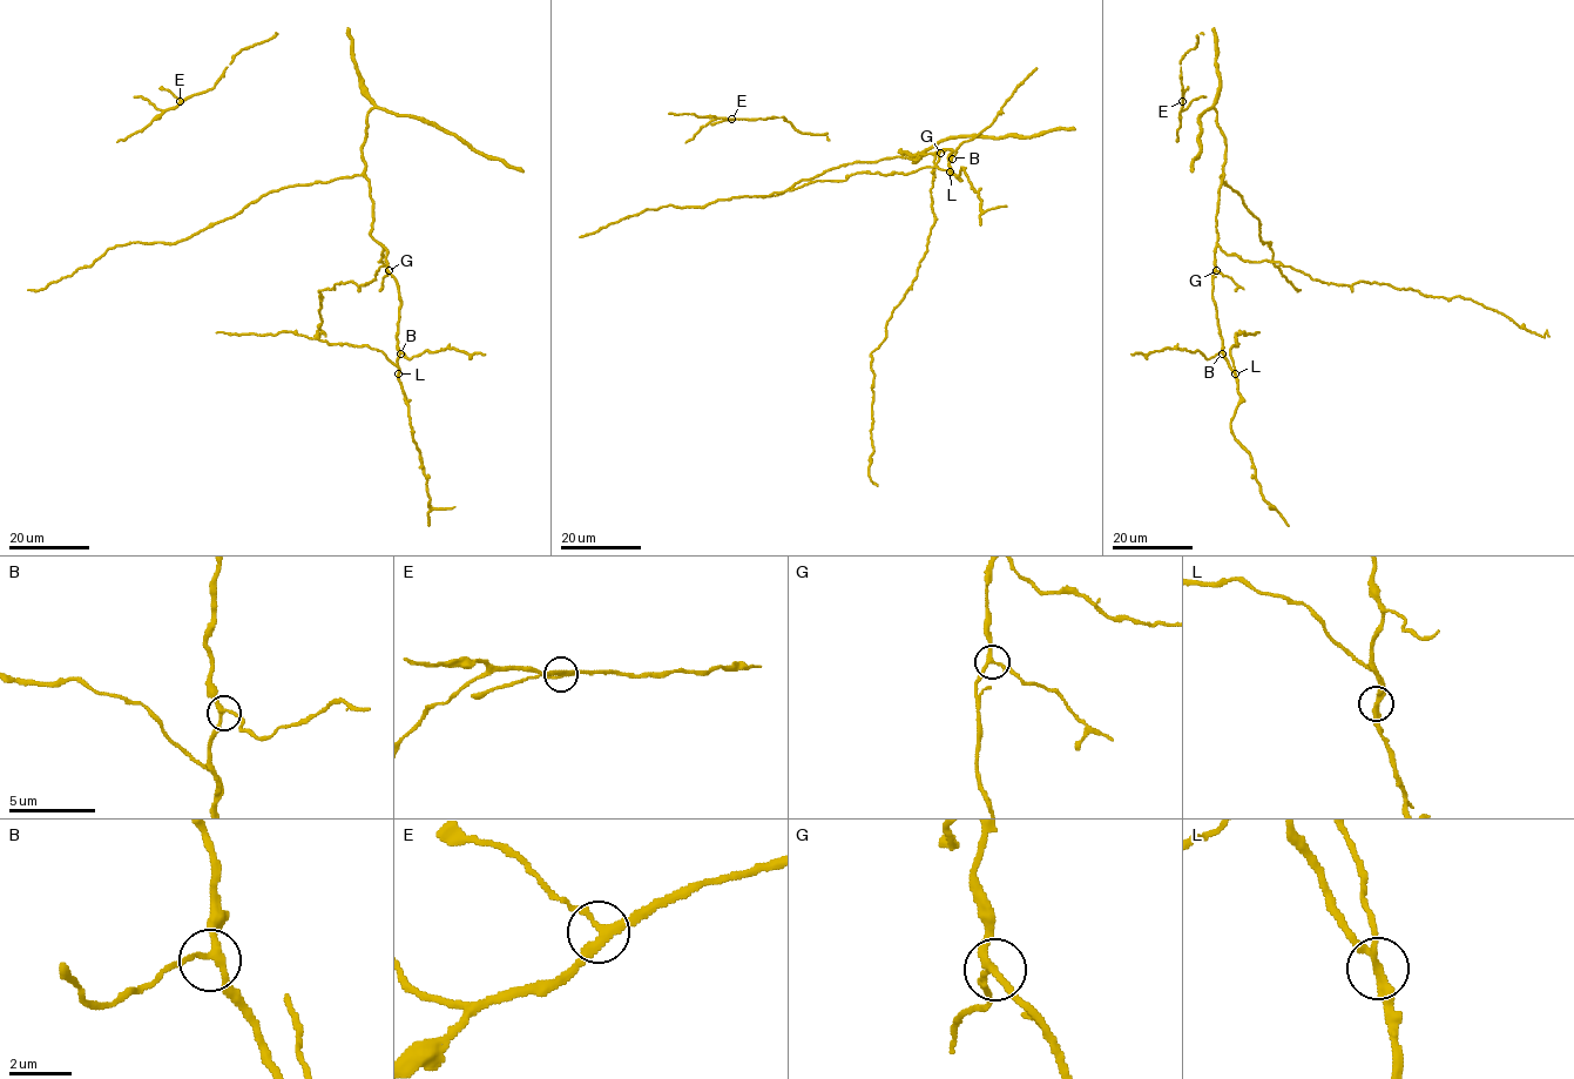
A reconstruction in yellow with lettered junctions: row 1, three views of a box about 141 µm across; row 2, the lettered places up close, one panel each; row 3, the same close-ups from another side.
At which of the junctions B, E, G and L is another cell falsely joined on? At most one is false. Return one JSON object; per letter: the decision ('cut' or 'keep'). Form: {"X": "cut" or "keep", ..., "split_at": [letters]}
{"B": "keep", "E": "keep", "G": "keep", "L": "cut", "split_at": ["L"]}

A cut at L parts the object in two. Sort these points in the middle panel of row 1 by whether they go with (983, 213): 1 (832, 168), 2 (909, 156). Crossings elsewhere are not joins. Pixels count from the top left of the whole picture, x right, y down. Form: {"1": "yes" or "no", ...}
{"1": "yes", "2": "yes"}

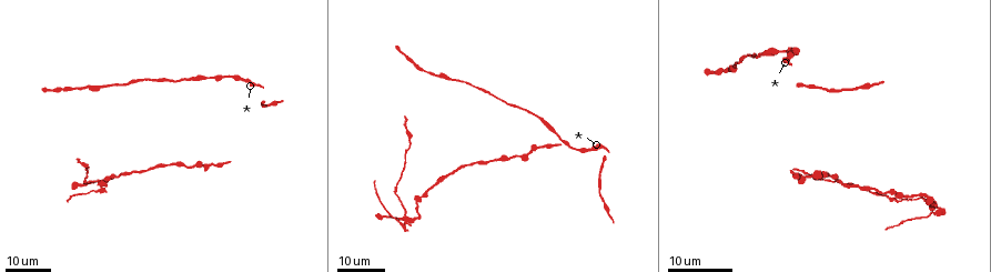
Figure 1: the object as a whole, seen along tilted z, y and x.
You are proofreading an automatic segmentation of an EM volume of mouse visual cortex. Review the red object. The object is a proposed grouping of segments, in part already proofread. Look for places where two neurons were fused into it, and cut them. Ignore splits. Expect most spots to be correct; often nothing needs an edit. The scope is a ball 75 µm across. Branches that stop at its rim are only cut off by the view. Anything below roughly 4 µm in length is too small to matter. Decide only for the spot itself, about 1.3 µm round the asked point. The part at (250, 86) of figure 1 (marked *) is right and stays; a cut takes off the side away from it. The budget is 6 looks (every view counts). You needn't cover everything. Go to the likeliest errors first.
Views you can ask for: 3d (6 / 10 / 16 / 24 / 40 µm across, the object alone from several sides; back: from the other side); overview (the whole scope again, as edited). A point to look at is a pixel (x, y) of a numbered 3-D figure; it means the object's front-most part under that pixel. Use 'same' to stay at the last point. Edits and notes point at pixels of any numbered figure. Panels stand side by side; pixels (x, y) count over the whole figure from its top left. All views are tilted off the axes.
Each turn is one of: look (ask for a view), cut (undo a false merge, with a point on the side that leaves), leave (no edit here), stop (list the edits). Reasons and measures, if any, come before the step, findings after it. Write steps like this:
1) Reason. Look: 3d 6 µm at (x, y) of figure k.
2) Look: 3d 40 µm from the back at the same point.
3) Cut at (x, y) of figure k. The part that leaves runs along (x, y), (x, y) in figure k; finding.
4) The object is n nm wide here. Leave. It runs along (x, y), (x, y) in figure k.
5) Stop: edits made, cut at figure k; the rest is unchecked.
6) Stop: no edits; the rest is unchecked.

Thin arm on a thick one. Look: 3d 16 µm at (406, 215) of figure 1.

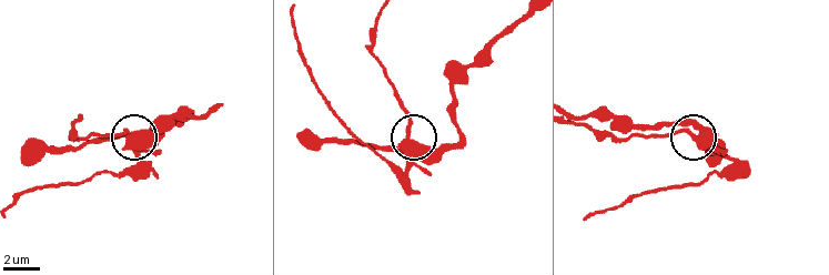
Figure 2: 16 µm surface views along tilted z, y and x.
Zoom in. Look: 3d 10 µm at (127, 139) of figure 2.

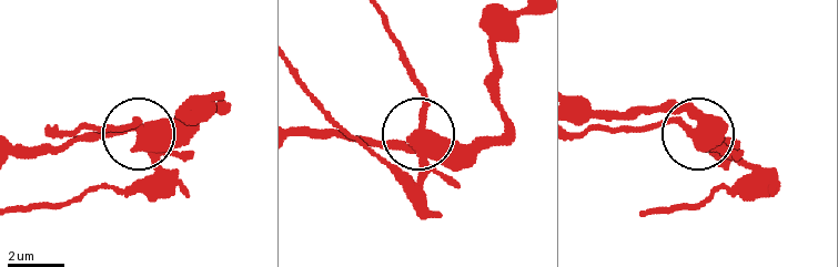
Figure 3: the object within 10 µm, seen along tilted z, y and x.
The object is 460 nm wide here. Cut at (177, 154) of figure 3. The part that leaves runs along (147, 134), (140, 120), (127, 126), (58, 129) in figure 3; two neurons meet here.

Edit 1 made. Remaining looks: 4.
Look: overview.

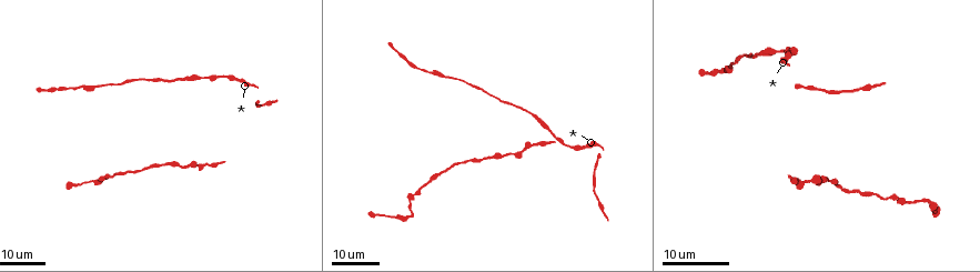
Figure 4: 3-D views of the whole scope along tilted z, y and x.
Calibre changes. Look: 3d 24 µm at (572, 145) of figure 4.

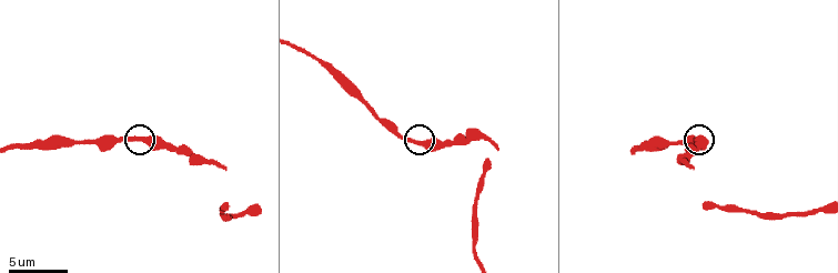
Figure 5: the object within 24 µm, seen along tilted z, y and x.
Look: 3d 6 µm at (142, 139) of figure 5.

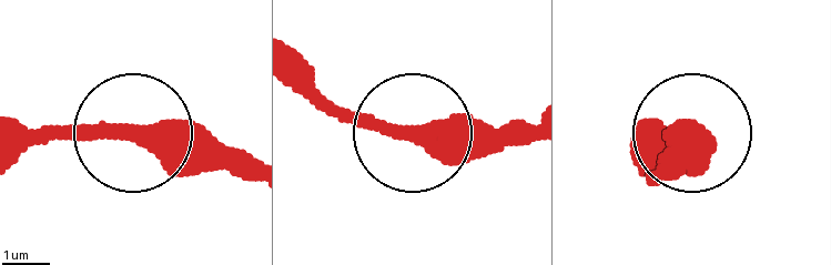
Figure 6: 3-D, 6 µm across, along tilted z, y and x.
The object is 430 nm wide here. Leave. It runs along (525, 123), (391, 135), (297, 92) in figure 6; continuous, no second neuron.

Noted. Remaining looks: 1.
Stop: edits made, cut at figure 3; the rest is unchecked.

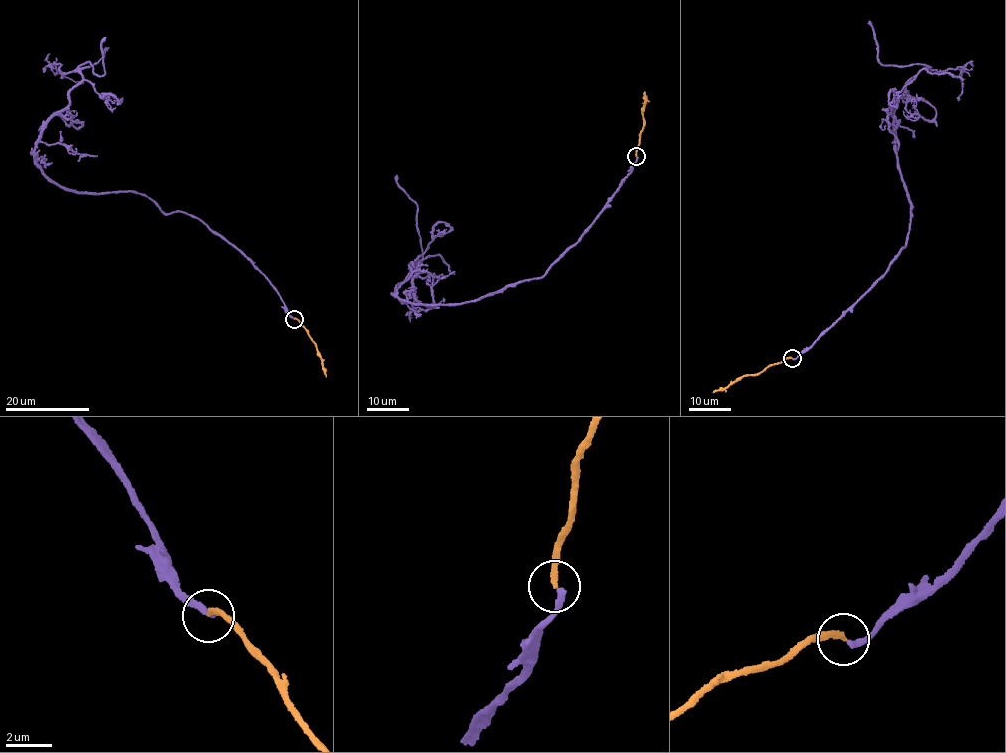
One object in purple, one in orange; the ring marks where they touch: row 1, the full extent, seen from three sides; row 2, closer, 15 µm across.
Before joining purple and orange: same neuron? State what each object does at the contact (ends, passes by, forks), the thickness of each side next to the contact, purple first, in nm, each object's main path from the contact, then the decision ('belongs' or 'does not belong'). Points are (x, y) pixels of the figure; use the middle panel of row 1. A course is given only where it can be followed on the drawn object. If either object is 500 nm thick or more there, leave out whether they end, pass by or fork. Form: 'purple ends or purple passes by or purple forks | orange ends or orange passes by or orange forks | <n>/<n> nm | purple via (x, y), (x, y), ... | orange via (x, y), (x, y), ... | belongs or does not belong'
purple ends | orange ends | 260/220 nm | purple via (636, 157), (608, 206), (542, 277), (454, 305), (393, 291), (422, 257), (416, 204), (396, 174) | orange via (636, 157), (639, 133), (643, 128), (645, 92) | does not belong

* _The problem_
Keep the pictures out of the copy and write out the data exactly as it stands.

* _Solution to this exercise_
A reconstruction in yellow with lettered junctions: row 1, three views of a box about 141 µm across; row 2, the lettered places up close, one panel each; row 3, the same close-ups from another side.
At which of the junctions B, E, G and L is another cell falsely joined on? At most one is false. Return one JSON object; per letter: the decision ('cut' or 'keep'). Form: {"X": "cut" or "keep", ..., "split_at": [letters]}
{"B": "keep", "E": "keep", "G": "keep", "L": "cut", "split_at": ["L"]}

A cut at L parts the object in two. Sort these points in the middle panel of row 1 by whether they go with (983, 213): 1 (832, 168), 2 (909, 156). Crossings elsewhere are not joins. Pixels count from the top left of the whole picture, x right, y down. Form: {"1": "yes" or "no", ...}
{"1": "yes", "2": "yes"}

Figure 1: the object as a whole, seen along tilted z, y and x.
You are proofreading an automatic segmentation of an EM volume of mouse visual cortex. Review the red object. The object is a proposed grouping of segments, in part already proofread. Look for places where two neurons were fused into it, and cut them. Ignore splits. Expect most spots to be correct; often nothing needs an edit. The scope is a ball 75 µm across. Branches that stop at its rim are only cut off by the view. Anything below roughly 4 µm in length is too small to matter. Decide only for the spot itself, about 1.3 µm round the asked point. The part at (250, 86) of figure 1 (marked *) is right and stays; a cut takes off the side away from it. The budget is 6 looks (every view counts). You needn't cover everything. Go to the likeliest errors first.
Views you can ask for: 3d (6 / 10 / 16 / 24 / 40 µm across, the object alone from several sides; back: from the other side); overview (the whole scope again, as edited). A point to look at is a pixel (x, y) of a numbered 3-D figure; it means the object's front-most part under that pixel. Use 'same' to stay at the last point. Edits and notes point at pixels of any numbered figure. Panels stand side by side; pixels (x, y) count over the whole figure from its top left. All views are tilted off the axes.
Each turn is one of: look (ask for a view), cut (undo a false merge, with a point on the side that leaves), leave (no edit here), stop (list the edits). Reasons and measures, if any, come before the step, findings after it. Write steps like this:
1) Reason. Look: 3d 6 µm at (x, y) of figure k.
2) Look: 3d 40 µm from the back at the same point.
3) Cut at (x, y) of figure k. The part that leaves runs along (x, y), (x, y) in figure k; finding.
4) The object is n nm wide here. Leave. It runs along (x, y), (x, y) in figure k.
5) Stop: edits made, cut at figure k; the rest is unchecked.
6) Stop: no edits; the rest is unchecked.

Thin arm on a thick one. Look: 3d 16 µm at (406, 215) of figure 1.

Figure 2: 16 µm surface views along tilted z, y and x.
Zoom in. Look: 3d 10 µm at (127, 139) of figure 2.

Figure 3: the object within 10 µm, seen along tilted z, y and x.
The object is 460 nm wide here. Cut at (177, 154) of figure 3. The part that leaves runs along (147, 134), (140, 120), (127, 126), (58, 129) in figure 3; two neurons meet here.

Edit 1 made. Remaining looks: 4.
Look: overview.

Figure 4: 3-D views of the whole scope along tilted z, y and x.
Calibre changes. Look: 3d 24 µm at (572, 145) of figure 4.

Figure 5: the object within 24 µm, seen along tilted z, y and x.
Look: 3d 6 µm at (142, 139) of figure 5.

Figure 6: 3-D, 6 µm across, along tilted z, y and x.
The object is 430 nm wide here. Leave. It runs along (525, 123), (391, 135), (297, 92) in figure 6; continuous, no second neuron.

Noted. Remaining looks: 1.
Stop: edits made, cut at figure 3; the rest is unchecked.

One object in purple, one in orange; the ring marks where they touch: row 1, the full extent, seen from three sides; row 2, closer, 15 µm across.
Before joining purple and orange: same neuron? State what each object does at the contact (ends, passes by, forks), the thickness of each side next to the contact, purple first, in nm, each object's main path from the contact, then the decision ('belongs' or 'does not belong'). Points are (x, y) pixels of the figure; use the middle panel of row 1. A course is given only where it can be followed on the drawn object. If either object is 500 nm thick or more there, leave out whether they end, pass by or fork. Form: 'purple ends or purple passes by or purple forks | orange ends or orange passes by or orange forks | <n>/<n> nm | purple via (x, y), (x, y), ... | orange via (x, y), (x, y), ... | belongs or does not belong'
purple ends | orange ends | 260/220 nm | purple via (636, 157), (608, 206), (542, 277), (454, 305), (393, 291), (422, 257), (416, 204), (396, 174) | orange via (636, 157), (639, 133), (643, 128), (645, 92) | does not belong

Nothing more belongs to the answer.